Location
- Country: South Africa
- Province: Eastern Cape, Western Cape

Physical characteristics
- Mouth: Kouga River
- • location: Confluence
- • coordinates: 33°39′57″S 24°23′30″E﻿ / ﻿33.66583°S 24.39167°E
- • elevation: 165 m (541 ft)
- Length: 80 km (50 mi)

= Baviaanskloof River =

River in South Africa

The Baviaanskloof River is a river flowing through the Cape Fold Mountains of the Western Cape and eventually Eastern Cape provinces of South Africa. The river's origin is in the eastern extremity of the Little Karoo, and follows a valley between these mountains eastwards. It ends at a confluence with the Kouga River, some 80 km from its source.

It is flanked by the Baviaanskloof Mountains to the north and the Kouga Mountains to the south, and it receives numerous small tributaries from both. Agricultural settlements along the river include Studtis and Sandvlakte. The valley is situated about 35 km north of the Langkloof, which is comparable though larger.

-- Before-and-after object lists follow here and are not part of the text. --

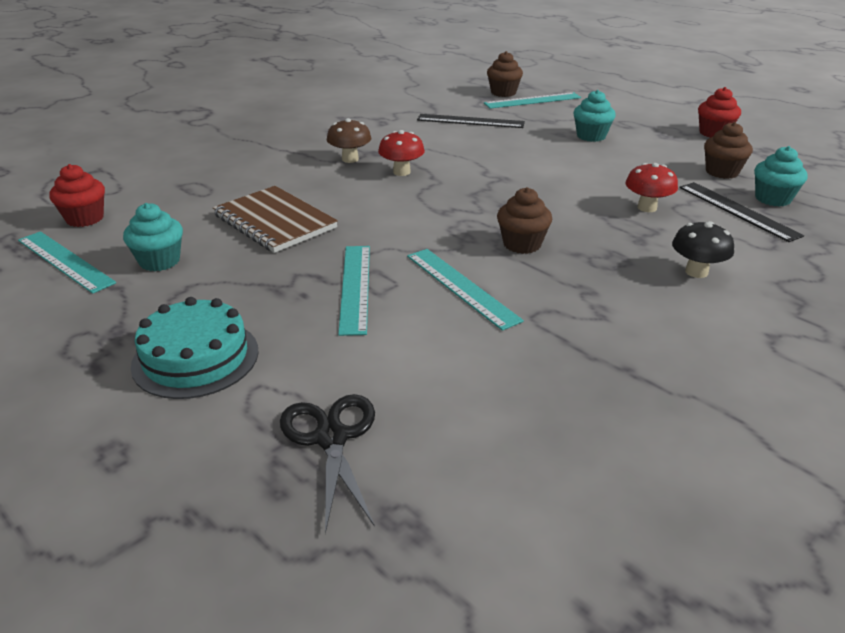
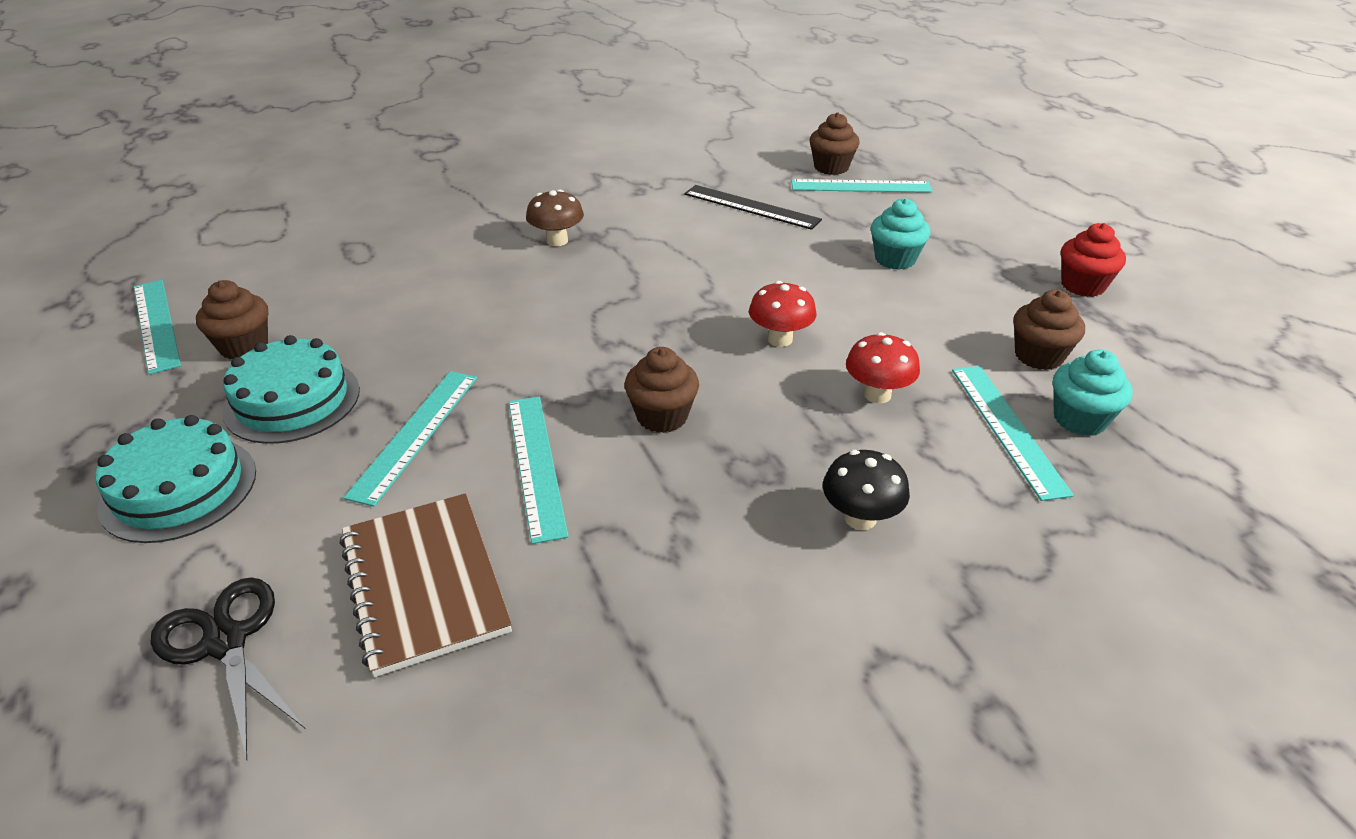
camera: 20 degrees right, 5 degrees up
red cupcake [49,164,105,227] -> none
turquoise cupcake [123,203,183,271] -> brown cupcake [196,280,268,359]
brown notebook [213,186,338,253] -> brown notebook moved to [340,493,512,677]
black scissors [280,394,375,534] -> black scissors turned 45 degrees counterclockwise [150,577,306,760]
red mushroom [378,130,425,176] -> red mushroom moved to [749,281,817,347]
black ruler [679,182,804,242] -> turquoise ruler [952,366,1074,501]
none -> turquoise cake [222,335,360,444]

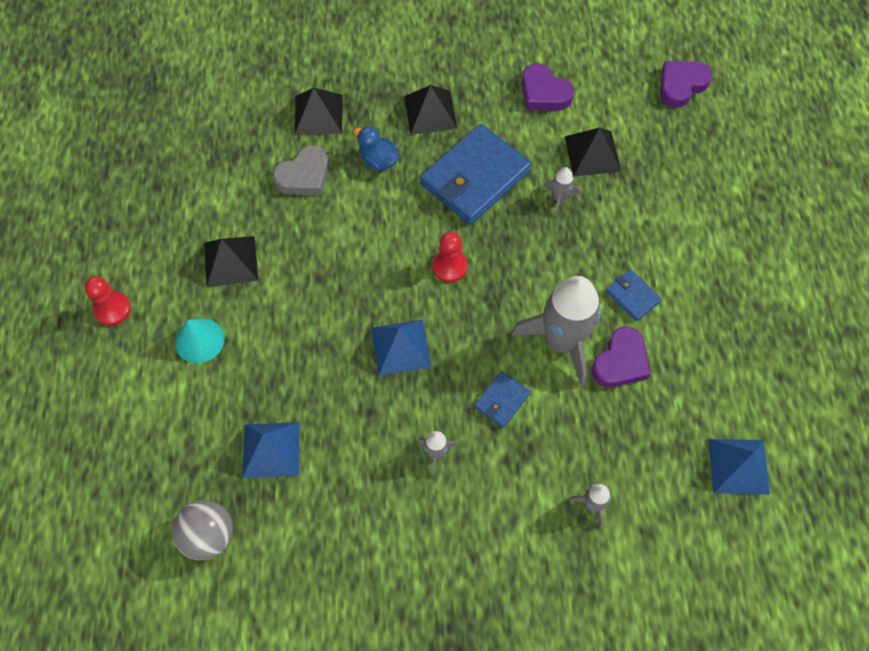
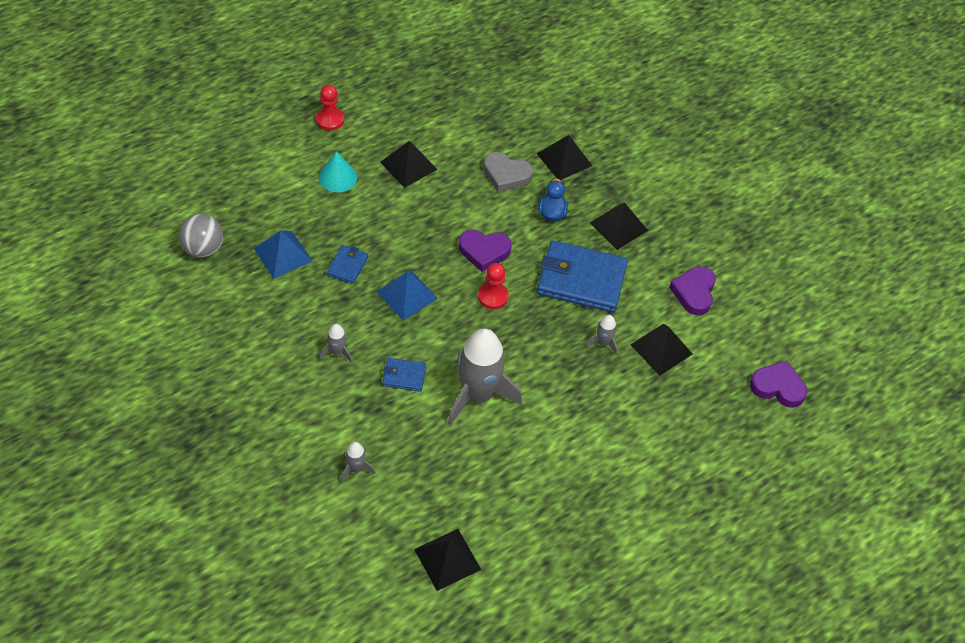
camera: 55 degrees right, 10 degrees down
purple heart [591,327,651,387] -> purple heart moved to [458,230,512,272]
blue wallet [606,269,662,321] -> blue wallet moved to [327,245,368,284]
blue pyramid [708,439,770,495] -> black pyramid [414,529,481,591]

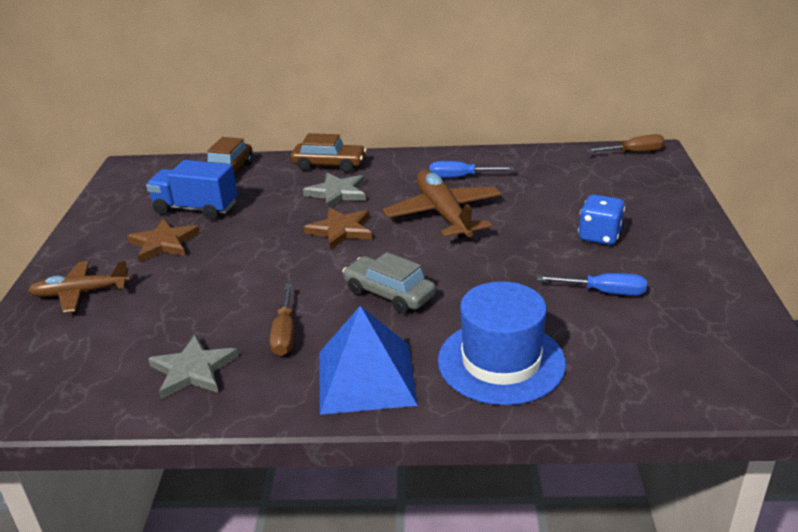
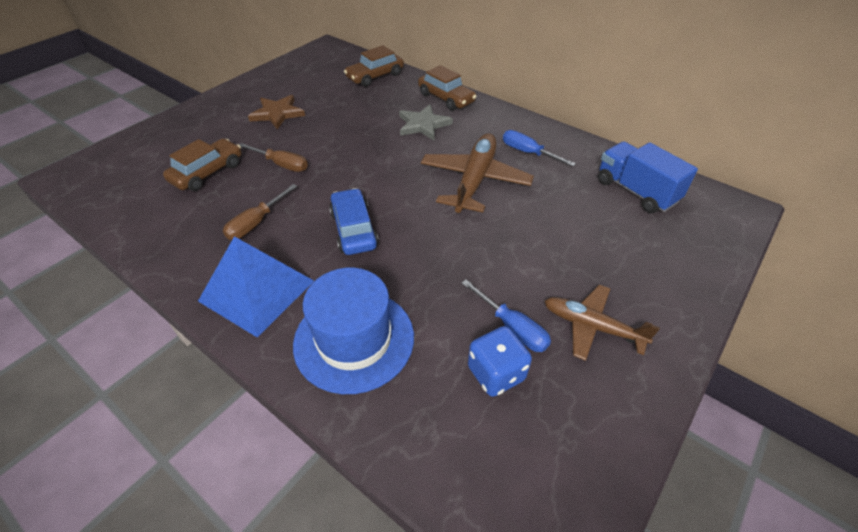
camera: 35 degrees right, 15 degrees up
brown plane [28,261,130,313] -> brown plane moved to [545,285,660,361]
blue truck [146,160,237,220] -> blue truck moved to [598,141,698,213]
grey star [148,334,239,399] -> none
brown star [304,207,372,250] -> none
grey car [342,252,436,314] -> blue car [329,188,379,255]
blue dice [578,194,625,245] -> blue dice moved to [468,326,532,397]
brown screwdriver [585,134,665,152] -> brown screwdriver moved to [239,143,308,172]
none -> brown car [163,138,241,191]

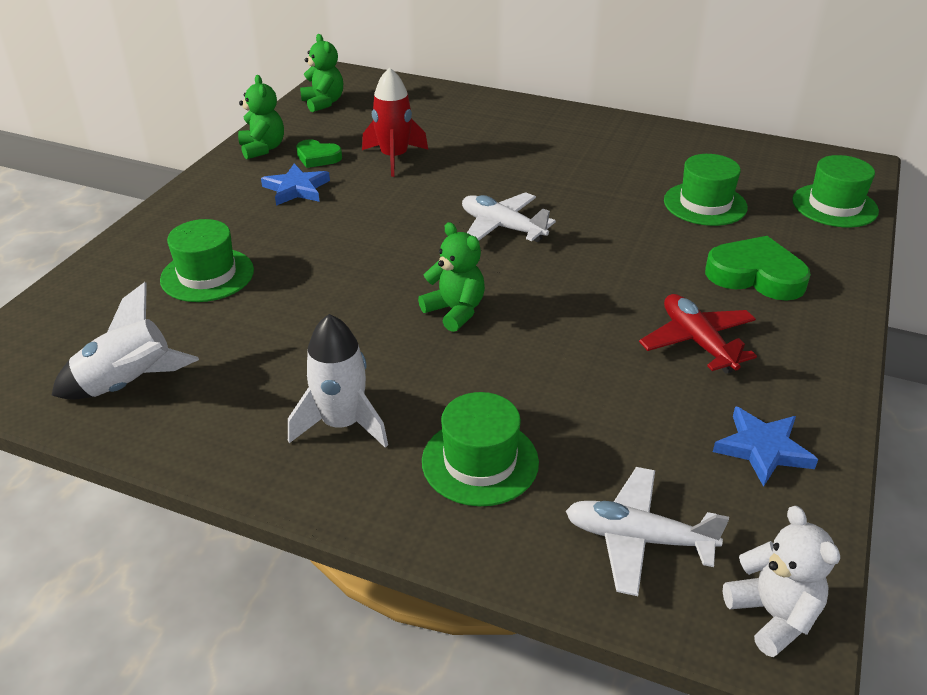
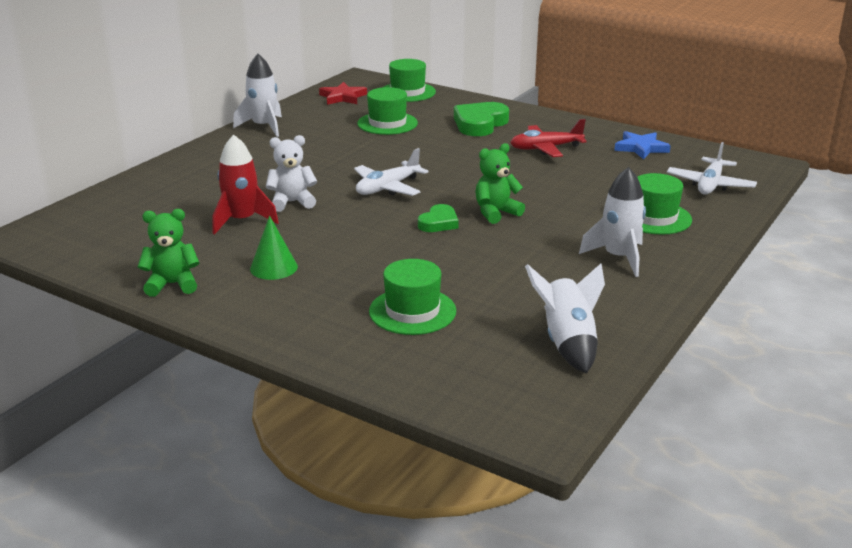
camera: 80 degrees left, 10 degrees down
blue star [261,164,330,206] -> green cone [250,216,298,280]
green heart [296,139,342,168] -> green heart moved to [418,204,459,232]
green teddy bear [300,34,343,112] -> none
white teddy bear [723,506,840,657] -> white teddy bear moved to [266,135,317,212]
none -> white rocket [233,54,282,137]
none -> red star [319,82,367,105]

The Kouga River, which rises in the Langkloof has the isolated Baviaanskloof River as its major tributary. The Baviaanskloof river is part of the Fish to Tsitsikama Water Management Area.

Baviaan, meaning baboon, is a translation of the river's original Khoikhoi name, i Ncwama, also believed to mean "baboon". Beutler consequently named the river the Gomee or Baviaans. Robert Gordon however named it the Prehns River, in honour of a commander of the Cape garrison.